Though the blog's source was "well-placed," it turns out the rumor was almost certainly not true. Vilsack's confirmation hearings are slated to begin in days, and his aides told KCCI TV in Des Moines, Iowa, that he is busily interviewing candidates for staff positions at the USDA.
So we're probably left with the somewhat-inscrutable Vilsack. Although nobody in the sustainable-agriculture movement is thrilled with the choice—Vilsack, a former governor of Iowa, doesn't seem likely to bring revolutionary change to agricultural policy—most people realize that there were far worse picks out there.
Still, some people are hopeful that Vilsack will be open to new ideas. New, that is, to the federal government. Some environmentalists have applauded his stances on issues such as global warming and conservation.
Tom Philpott, a blogger with the environment site Grist who has been closely following the issue, calls Vilsack a "boldly conventional" choice. Vilsack has supported both the biofuels industry and genetically modified crops.
Philpott also notes that Marshall Matz, who was the Obama campaign's main adviser on agriculture issues, recently wrote (along with George McGovern) an op-ed in the Chicago Tribune "advocating a business-as-usual approach to ag policy." The article, Philpott wrote, "is a lightweight document that hangs on easy platitudes."
True enough. Matz and McGovern essentially argue for maintaining our industrial food system, which is, among other bad things, wrecking the environment and harming our health.

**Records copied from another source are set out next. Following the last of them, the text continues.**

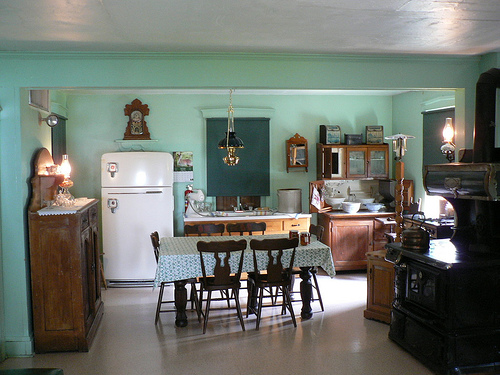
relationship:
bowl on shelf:
[341, 201, 362, 216] [320, 200, 407, 218]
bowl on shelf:
[365, 201, 380, 211] [320, 200, 407, 218]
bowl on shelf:
[322, 197, 346, 209] [320, 200, 407, 218]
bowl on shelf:
[358, 196, 373, 208] [320, 200, 407, 218]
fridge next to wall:
[97, 150, 173, 289] [50, 83, 412, 210]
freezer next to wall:
[99, 150, 173, 189] [50, 83, 412, 210]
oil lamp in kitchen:
[440, 118, 455, 154] [0, 3, 500, 373]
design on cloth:
[155, 237, 331, 287] [151, 232, 337, 293]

They even go so far as to argue that the industrial agriculture system "is still the backbone of the economy in most rural counties across the nation" and that it "is a big factor in offsetting our unfavorable balance of international trade."

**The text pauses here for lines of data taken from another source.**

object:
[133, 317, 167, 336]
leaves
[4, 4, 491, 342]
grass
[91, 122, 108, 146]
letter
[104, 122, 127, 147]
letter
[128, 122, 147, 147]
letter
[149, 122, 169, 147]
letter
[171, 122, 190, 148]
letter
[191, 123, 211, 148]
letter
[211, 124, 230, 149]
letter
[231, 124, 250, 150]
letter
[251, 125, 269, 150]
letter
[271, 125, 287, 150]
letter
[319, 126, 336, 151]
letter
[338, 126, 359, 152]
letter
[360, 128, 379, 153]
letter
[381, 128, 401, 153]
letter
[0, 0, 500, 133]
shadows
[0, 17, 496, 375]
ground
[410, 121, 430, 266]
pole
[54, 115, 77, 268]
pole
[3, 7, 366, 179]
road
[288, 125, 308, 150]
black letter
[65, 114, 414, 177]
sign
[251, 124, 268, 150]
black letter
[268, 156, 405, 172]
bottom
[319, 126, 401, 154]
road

Nonsense. As Phillpott notes, "industrial ag has essentially emptied the countryside and hollowed out rural economies." And "if we're relying on farming to offset the decline of our industrial base, we're in deep trouble."

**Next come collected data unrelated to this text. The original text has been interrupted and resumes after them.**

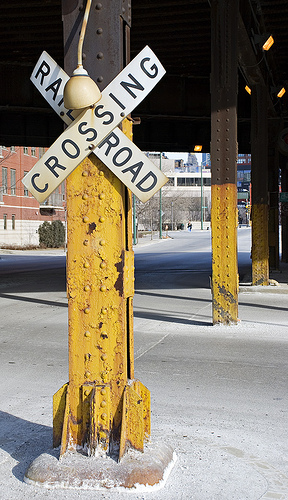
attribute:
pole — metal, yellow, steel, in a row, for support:
[47, 0, 153, 463]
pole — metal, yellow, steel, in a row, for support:
[207, 1, 242, 327]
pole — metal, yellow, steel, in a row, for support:
[249, 87, 276, 288]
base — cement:
[26, 439, 174, 490]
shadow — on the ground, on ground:
[2, 409, 60, 484]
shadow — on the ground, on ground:
[134, 308, 213, 335]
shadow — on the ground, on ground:
[1, 294, 67, 315]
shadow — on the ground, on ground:
[238, 301, 287, 317]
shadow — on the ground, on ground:
[135, 288, 214, 308]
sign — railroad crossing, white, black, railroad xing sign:
[21, 46, 170, 204]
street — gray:
[0, 228, 287, 500]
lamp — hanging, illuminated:
[259, 35, 277, 51]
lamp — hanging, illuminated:
[276, 85, 286, 102]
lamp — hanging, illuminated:
[242, 83, 251, 97]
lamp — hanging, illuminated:
[190, 144, 203, 154]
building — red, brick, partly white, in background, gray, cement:
[0, 148, 67, 258]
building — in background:
[134, 149, 218, 235]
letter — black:
[94, 105, 117, 128]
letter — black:
[121, 72, 143, 98]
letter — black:
[142, 56, 159, 80]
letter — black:
[30, 173, 50, 195]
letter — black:
[44, 156, 68, 177]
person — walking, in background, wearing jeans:
[188, 221, 194, 232]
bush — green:
[38, 222, 54, 251]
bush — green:
[51, 219, 67, 249]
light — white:
[62, 1, 100, 110]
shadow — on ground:
[1, 251, 253, 294]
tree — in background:
[135, 200, 155, 245]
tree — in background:
[164, 186, 189, 233]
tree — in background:
[181, 195, 200, 228]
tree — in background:
[237, 205, 247, 228]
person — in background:
[179, 223, 186, 231]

Matz, by the way, is a partner specializing in agriculture law and regulation at Olsson Frank Weeda. He represents agricultural businesses against federal regulators.
Still, in October, Obama showed that he at least knows what the problems are. Without prompting from Time magazine's Joe Klein, Obama said in an interview that he had read Michael Pollan's widely cited article in the New York Times Magazine calling for major changes in federal food policy. His remarks don't seem to square very well with the ideas of the people with whom he is surrounding himself, but they do offer cause for hope:
"I was just reading an article in the New York Times by Michael Pollan about food and the fact that our entire agricultural system is built on cheap oil. As a consequence, our agriculture sector actually is contributing more greenhouse gases than our transportation sector. And in the meantime, it's creating monocultures that are vulnerable to national security threats, are now vulnerable to sky-high food prices or crashes in food prices, huge swings in commodity prices, and are partly responsible for the explosion in our healthcare costs because they're contributing to type 2 diabetes, stroke and heart disease, obesity, all the things that are driving our huge explosion in healthcare costs."